Here's what we had...

Appetizer: a twist on their "Butter Pecan Brussels Sprouts," Chef Van substituted olive oil for the butter, serving the pecans and Brussels sprouts over house-made chili pepper sweet potato chips with a crispy beet garnish (I believe it was beets, but I forgot to ask):
The flavors in this dish were outstanding! Johnny is not usually a fan of the Brussels sprout, but even he gave this an "awesome."

Main course: Corn maque choux with blackened butternut squash, served with plantains and baby yellow carrots:

This was very tasty, too, as well as artistic. The best part was the baby carrots. They were unlike any I've ever had -- a truly amazing seasoning job! On a less exciting note, the plantains were a little bland and dry.

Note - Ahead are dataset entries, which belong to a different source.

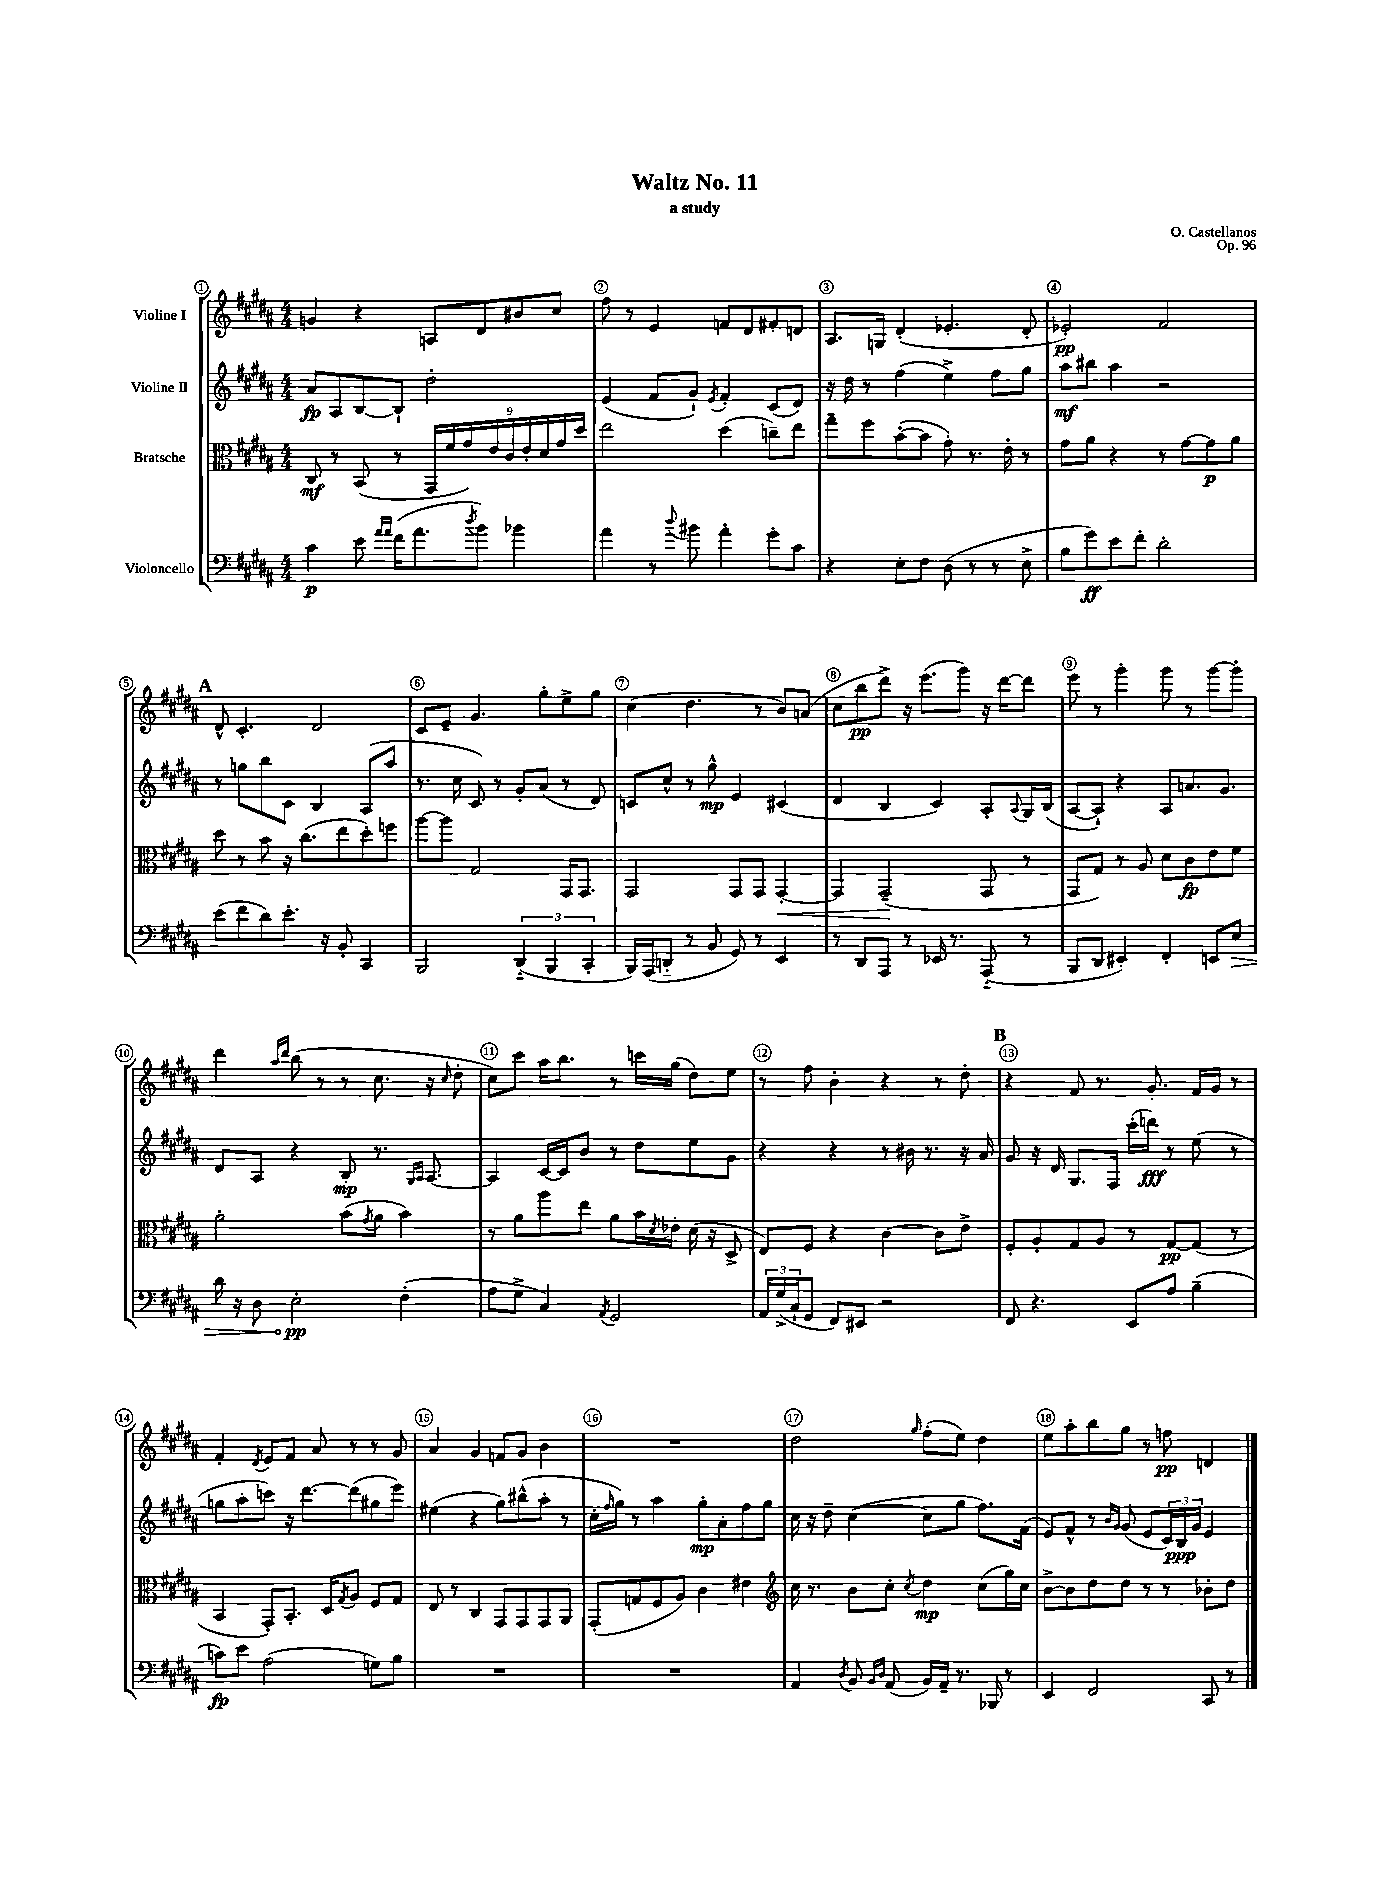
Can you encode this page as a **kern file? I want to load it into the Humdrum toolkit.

**kern	**dynam	**kern	**dynam	**kern	**dynam	**kern	**dynam
*part4	*part4	*part3	*part3	*part2	*part2	*part1	*part1
*staff4	*staff4	*staff3	*staff3	*staff2	*staff2	*staff1	*staff1
*I"Violoncello	*	*I"Bratsche	*	*I"Violine II	*	*I"Violine I	*
*clefF4	*	*clefC3	*	*clefG2	*	*clefG2	*
*k[f#c#g#d#a#]	*	*k[f#c#g#d#a#]	*	*k[f#c#g#d#a#]	*	*k[f#c#g#d#a#]	*
*M4/4	*	*M4/4	*	*M4/4	*	*M4/4	*
=1	=1	=1	=1	=1	=1	=1	=1
4c#\	p	8C#/	mf	8a#/L	fp	4gn/	.
.	.	8r	.	8A#/	.	.	.
8e\	.	(8BB/	.	[8B/	.	4r	.
16qqa#/LL	.	.	.	.	.	.	.
16qqa#/JJ	.	.	.	.	.	.	.
(16f#\KL	.	8r	.	8B`/J]	.	.	.
8.a#\	.	.	.	.	.	.	.
.	.	18GG#/LL	.	2dd#'\	.	8An/L	.
.	.	18f#/	.	.	.	.	.
.	.	18g#/)	.	.	.	.	.
8qdd#/	.	.	.	.	.	.	.
8b\J)	.	.	.	.	.	8d#/	.
.	.	18e/	.	.	.	.	.
.	.	18c#/	.	.	.	.	.
4b-X\	.	.	.	.	.	8b#X/	.
.	.	18e'/	.	.	.	.	.
.	.	18d#/	.	.	.	.	.
.	.	.	.	.	.	8cc#/J	.
.	.	18g#/	.	.	.	.	.
.	.	18dd#/JJ	.	.	.	.	.
=2	=2	=2	=2	=2	=2	=2	=2
4a#\	.	2ee\	.	(4e/	.	8ff#\	.
.	.	.	.	.	.	8r	.
8r	.	.	.	8f#/L	.	4e/	.
8qqdd#/	.	.	.	.	.	.	.
8b#X\	.	.	.	8g#`/J)	.	.	.
.	.	.	.	8qe/	.	.	.
4a#'\	.	(4dd#\	.	4f#'/	.	8fn/L	.
.	.	.	.	.	.	8d#/	.
8g#'\L	.	8ccn~\L)	.	(8c#/L	.	8f#X'/	.
8c#\J	.	8ee\J	.	8d#/J)	.	8dn/J	.
=3	=3	=3	=3	=3	=3	=3	=3
4r	.	8gg#~\L	.	16r	.	8.A#/L	.
.	.	.	.	16dd#\	.	.	.
.	.	8ff#\	.	8r	.	.	.
.	.	.	.	.	.	16Gn/Jk	.
8E'\L	.	([8b'\	.	(4ff#\	.	(4d#'/	.
8F#\J	.	8b\J]	.	.	.	.	.
(8D#\	.	8g#'\)	.	4ee^\)	.	4.e-X'/	.
8r	.	8.r	.	.	.	.	.
8r	.	.	.	8ff#\L	.	.	.
.	.	16e'\	.	.	.	.	.
8E^\	.	8r	.	8gg#\J	.	8d#'/	.
=4	=4	=4	=4	=4	=4	=4	=4
8B\L	.	8g#\L	.	8aa#\L	mf	2e-X'/)	pp
8g#\)	ff	8a#\J	.	8bb#X\J	.	.	.
8e\	.	4r	.	4aa#\	.	.	.
8f#'\J	.	.	.	.	.	.	.
2d#'\	.	8r	.	2r	.	2f#/	.
.	.	[8g#\L	.	.	.	.	.
.	.	8g#\]	p	.	.	.	.
.	.	8a#\J	.	.	.	.	.
!!LO:LB:g=z
!!LO:REH:place=s1:t=A
=5	=5	=5	=5	=5	=5	=5	=5
(8e\L	.	8dd#\	.	8r	.	8d#^^/	.
8f#\	.	8r	.	8ggn\L	.	4.c#'/	.
8d#\)	.	8b\	.	8bb\	.	.	.
8.e'\J	.	16r	.	8c#\J	.	.	.
.	.	(8.cc#\L	.	.	.	.	.
.	.	.	.	4B/	.	2d#/	.
16r	.	.	.	.	.	.	.
8BB'/	.	8ee\	.	.	.	.	.
4CC#/	.	8dd#'\)	.	(8A#/L	.	.	.
.	.	8ffn\J	.	8aa#/J	.	.	.
=6	=6	=6	=6	=6	=6	=6	=6
2BBB/	.	[8aa#\L	.	8.r	.	8c#/L	.
.	.	8aa#\J]	.	.	.	8e~/J	.
.	.	.	.	16cc#\	.	.	.
.	.	2G#/	.	8c#/)	.	4.g#/	.
.	.	.	.	8r	.	.	.
(6DD#/	.	.	.	8g#'/L	.	.	.
.	.	.	.	(8a#/J	.	8gg#'\L	.
6BBB/	.	.	.	.	.	.	.
.	.	16GG#/KL	.	8r	.	8ee^\	.
.	.	8.GG#/J	.	.	.	.	.
6CC#'/	.	.	.	.	.	.	.
.	.	.	.	8d#/)	.	8gg#\J	.
=7	=7	=7	=7	=7	=7	=7	=7
16BBB/LL)	.	2GG#/	.	8cn/L	.	(4cc#\	.
(16AAA#/J	.	.	.	.	.	.	.
8DDn/J	.	.	.	8cc#^^/J	.	.	.
8r	.	.	.	8r	.	4.dd#\	.
8BB/	.	.	.	8gg#^^\	mp	.	.
8GG#/)	.	8GG#/L	.	4e/	.	.	.
8r	.	8GG#/J	.	.	.	8r	.
!	!	!	!LO:HP:b	!	!	!	!
4EE/	.	[4GG#'/	<	(4c#X/	.	8b/L)	.
.	.	.	.	.	.	(8an/J	.
=8	=8	=8	=8	=8	=8	=8	=8
8r	.	4GG#/]	.	4d#/	.	8cc#\L	.
8DD#/L	.	.	.	.	.	8bb\	pp
8AAA#/J	.	(2GG#~/	.	4B/	.	8ddd#^\J)	.
8r	.	.	.	.	.	16r	.
.	.	.	.	.	.	(8.eee\L	.
16EE-X/	.	.	.	4c#/)	.	.	.
8.r	.	.	.	.	.	.	.
.	.	.	.	.	.	8ggg#\J)	.
(8AAA#/	.	8GG#/	[	8A#'/L	.	16r	.
.	.	.	.	.	.	[16ddd#\KL	.
.	.	.	.	8qqA#/	.	.	.
8r	.	8r	.	16G#/L	.	8ddd#\J]	.
.	.	.	.	(16B/JJ	.	.	.
=9	=9	=9	=9	=9	=9	=9	=9
8BBB/L	.	8GG#/L	.	[8A#/L	.	8eee\	.
8DD#/J	.	8G#/J)	.	8A#`/J])	.	8r	.
4EE#X'/)	.	8r	.	4r	.	4ggg#'\	.
.	.	8A#/	.	.	.	.	.
4FF#'/	.	8d#\L	.	8A#/L	.	8ggg#\	.
.	.	8c#\	fp	8.an/	.	8r	.
8EEn/L	.	8e\	.	.	.	[8ggg#\L	.
.	.	.	.	8.g#/J	.	.	.
!	!LO:HP:b	!	!	!	!	!	!
8E/J	>	8f#\J	.	.	.	8ggg#'\J]	.
!!LO:LB:g=z
=10	=10	=10	=10	=10	=10	=10	=10
16d#\	.	2a#'\	.	8d#/L	.	4ddd#\	.
16r	.	.	.	.	.	.	.
8D#\	.	.	.	8A#/J	.	.	.
.	.	.	.	.	.	16qqaa#/LL	.
.	.	.	.	.	.	16qqddd#/JJ	.
2E'\	pp	.	.	4r	.	(8bb\	.
.	.	.	.	.	.	8r	.
.	.	(8b\L	.	8B'/	mp	8r	.
.	.	8qg#/	.	.	.	.	.
.	.	8a#\J	.	8.r	.	8.cc#\	.
(4F#'\	]	4b\)	.	.	.	.	.
.	.	.	.	16qqG#/LL	.	.	.
.	.	.	.	16qqA#/JJ	.	.	.
.	.	.	.	[8.A#/	.	16r	.
.	.	.	.	.	.	16qqcc#/	.
.	.	.	.	.	.	8dd#'\	.
=11	=11	=11	=11	=11	=11	=11	=11
8A#\L	.	8r	.	4A#/]	.	8cc#\L)	.
8G#^\J	.	8a#\L	.	.	.	8ccc#\J	.
4C#/)	.	8aa#\	.	[16c#/LL	.	16aa#\KL	.
.	.	.	.	16c#/J]	.	8.bb\J	.
.	.	8ee\J	.	8b/J	.	.	.
8qAA#/	.	.	.	.	.	.	.
2GG#/	.	8a#\L	.	8r	.	8r	.
.	.	16b\L	.	8dd#\L	.	16cccn\LL	.
.	.	8qd#/	.	.	.	.	.
.	.	16e-X'\JJ	.	.	.	(16gg#\JJ	.
.	.	(16d#\	.	8ee\	.	8dd#\L)	.
.	.	16r	.	.	.	.	.
.	.	8D#^/	.	8g#\J	.	8ee\J	.
=12	=12	=12	=12	=12	=12	=12	=12
24AA#/LL	.	8E/L)	.	4r	.	8r	.
(24G#^/	.	.	.	.	.	.	.
24C#`/J	.	.	.	.	.	.	.
8GG#/J	.	8F#/J	.	.	.	8ff#\	.
8FF#/L)	.	4r	.	4r	.	4b'\	.
8EE#X/J	.	.	.	.	.	.	.
2r	.	[4c#\	.	8r	.	4r	.
.	.	.	.	16b#X\	.	.	.
.	.	.	.	8.r	.	.	.
.	.	8c#\L]	.	.	.	8r	.
.	.	8e^\J	.	16r	.	8dd#'\	.
.	.	.	.	16a#/	.	.	.
!!LO:REH:place=s1:t=B
=13	=13	=13	=13	=13	=13	=13	=13
8FF#/	.	8F#'/L	.	8g#/	.	4r	.
4.r	.	8A#'/	.	16r	.	.	.
.	.	.	.	16d#/	.	.	.
.	.	8G#/	.	8.G#/L	.	8f#/	.
.	.	8A#/J	.	.	.	8.r	.
.	.	.	.	16F#/Jk	.	.	.
8EE/L	.	8r	.	(16ccc#'\LL	.	.	.
.	.	.	.	16dddn\JJ)	fff	8.g#'/	.
8A#/J	.	[8G#/L	pp	8r	.	.	.
(4B~\	.	(8G#/J]	.	(8ee\	.	16f#/LL	.
.	.	.	.	.	.	16g#/JJ	.
.	.	8r	.	8r	.	8r	.
!!LO:LB:g=z
=14	=14	=14	=14	=14	=14	=14	=14
8cn\L)	fp	4BB/	.	8ggn\L	.	4f#'/	.
8e\J	.	.	.	8aa#'\	.	.	.
.	.	.	.	.	.	8qd#/	.
(2A#\	.	8GG#'/L)	.	8cccn\J)	.	8e/L	.
.	.	8.BB'/J	.	16r	.	8f#/J	.
.	.	.	.	[8.ddd#\L	.	.	.
.	.	.	.	.	.	8a#/	.
.	.	16D#/KL	.	.	.	.	.
.	.	8qG#/	.	.	.	.	.
.	.	8A#/J	.	(8ddd#\]	.	8r	.
8Gn\L)	.	8F#/L	.	8gg#X\	.	8r	.
8B\J	.	8G#/J	.	8eee\J)	.	8g#/	.
=15	=15	=15	=15	=15	=15	=15	=15
1r	.	8E/	.	(4ee#X\	.	4a#/	.
.	.	8r	.	.	.	.	.
.	.	4C#/	.	4r	.	4g#/	.
.	.	8GG#/L	.	8gg#\L)	.	8fn/L	.
.	.	8GG#/	.	(8bb#X^^\	.	8g#/J	.
.	.	8GG#/	.	8aa#'\J	.	4b\	.
.	.	8AA#/J	.	8r	.	.	.
=16	=16	=16	=16	=16	=16	=16	=16
1r	.	(8GG#'/L	.	16cc#'\LL	.	1r	.
.	.	.	.	16qqff#/	.	.	.
.	.	.	.	16gg#\JJ)	.	.	.
.	.	8Gn/	.	8r	.	.	.
.	.	8F#/	.	4aa#\	.	.	.
.	.	8A#/J)	.	.	.	.	.
.	.	4c#\	.	8gg#'\L	mp	.	.
.	.	.	.	8a#'\	.	.	.
.	.	4e#X\	.	8ff#\	.	.	.
.	.	.	.	8gg#\J	.	.	.
=17	=17	=17	=17	=17	=17	=17	=17
*	*	*clefG2	*	*	*	*	*
4AA#/	.	16cc#\	.	16cc#\	.	2dd#\	.
.	.	8.r	.	16r	.	.	.
.	.	.	.	8dd#~\	.	.	.
8qD#/	.	.	.	.	.	.	.
8BB/	.	8b\L	.	([4cc#\	.	.	.
16qqBB/LL	.	.	.	.	.	.	.
16qqD#/JJ	.	.	.	.	.	.	.
(8AA#/	.	8cc#'\J	.	.	.	.	.
.	.	8qcc#/	.	.	.	16qqgg#/	.
16BB/LL)	.	4dd#\	mp	8cc#\L]	.	(8ff#'\L	.
16AA#~/JJ	.	.	.	.	.	.	.
8.r	.	.	.	8gg#\J	.	8ee\J)	.
.	.	(8cc#\L	.	8.ff#\L)	.	4dd#\	.
16BBB-X/	.	.	.	.	.	.	.
8r	.	16gg#\L)	.	.	.	.	.
.	.	16cc#\JJ	.	(16f#\Jk	.	.	.
=18	=18	=18	=18	=18	=18	=18	=18
4EE/	.	[8b^\L	.	8e/L)	.	8ee\L	.
.	.	8b\]	.	8f#^^/J	.	8aa#'\	.
2FF#/	.	8dd#\	.	8r	.	8bb\	.
.	.	.	.	16qqb/LL	.	.	.
.	.	.	.	16qqg#/JJ	.	.	.
.	.	8dd#\J	.	(8g#/	.	8gg#\J	.
.	.	8r	.	8e/L	.	8r	.
.	.	8r	.	24c#/L)	.	8ffn\	pp
.	.	.	.	24B/	ppp	.	.
.	.	.	.	24g#/JJ	.	.	.
8CC#/	.	8b-X'\L	.	4e/	.	4dn/	.
8r	.	8dd#\J	.	.	.	.	.
==	==	==	==	==	==	==	==
*-	*-	*-	*-	*-	*-	*-	*-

Dessert: Chambord sorbet with mixed berries:

(Yes, that's a bite taken out of the right side of the sorbet. I'm still working on remembering to take pictures before digging in...) This was a fascinating dessert. "Sorbet" is actually a bit of a misnomer, as the chef warned us, because it differed completely in texture and flavor from anything else that goes by that name. It was kind of like a chilled chewy candy! I had to google this, but Chambord is a black raspberry liqueur. The chef explained that he froze the dessert on a sheet pan, scraping it up numerous times to have it crystallize slowly. The end result was a yummy, cold, soft, super-sweet, chewy, berry treat. It was a little too sweet to eat the whole thing, but I enjoyed what I did eat.

Here's how the lunch fares when held up to my six measures of a good vegan meal at a restaurant (see previous blog entry):
  1. Quantity: The appetizer and dessert were just right, but the entree was a little small for its contents (not quite filling enough).
  2. Variety: Vegetables, a few nuts, fruit; it definitely could have used more in the protein department.
  3. Originality: Yes! I've never had it in another restaurant. Chef Van told us that he'd never heard of blackened butternut squash, but figured it could be done! Yay, creativity!
  4. Equivalency: Also yes! First of all, we had a thoughtfully prepared dish for every course. Second, corn maque choux is definitely from Louisiana -- it's something that fit in at this New Orleans restaurant. We didn't feel like we were missing out on homegrown flavor!
  5. Consistency: It's a little early to comment on this, other than to say that there's nothing vegan on the menu -- yet. I wouldn't be surprised, though, if -- especially with a little encouragement from other vegan diners like yourselves -- Redemption were to be one of the NOLA restaurants to make room on the menu for something animal-free. I say this because the owner seemed very interested in doing the vegan thing right. When I asked if they had any vegan bread (the bread on the table looked amazing), he consulted with the chef, and then came back to tell us that while they didn't have any yet, he had told the chef to get working on a vegan bread recipe. He explained, "We're still learning." I think that's a great attitude to have when you're running a restaurant. Or in general!
  6. Culinary flair: Definitely! The meal had the essential ingredients of pride, joy, and love in every dish.
So if you want to impress a date, give Redemption a try. With a beautiful building, golden light streaming through the stained-glass windows, the heartfelt, creative, flavorful food, and attentive service that makes you feel right at home, you're sure to have a memorable NOLA dining experience.

Do call ahead and ask to speak to Tommy. He'll take great care of you!

P.S. In other good news, I have tracked down the chef who made that amazing meal for us at Acme Oyster. We're going to her for lunch tomorrow, so there will be a post on that over the weekend.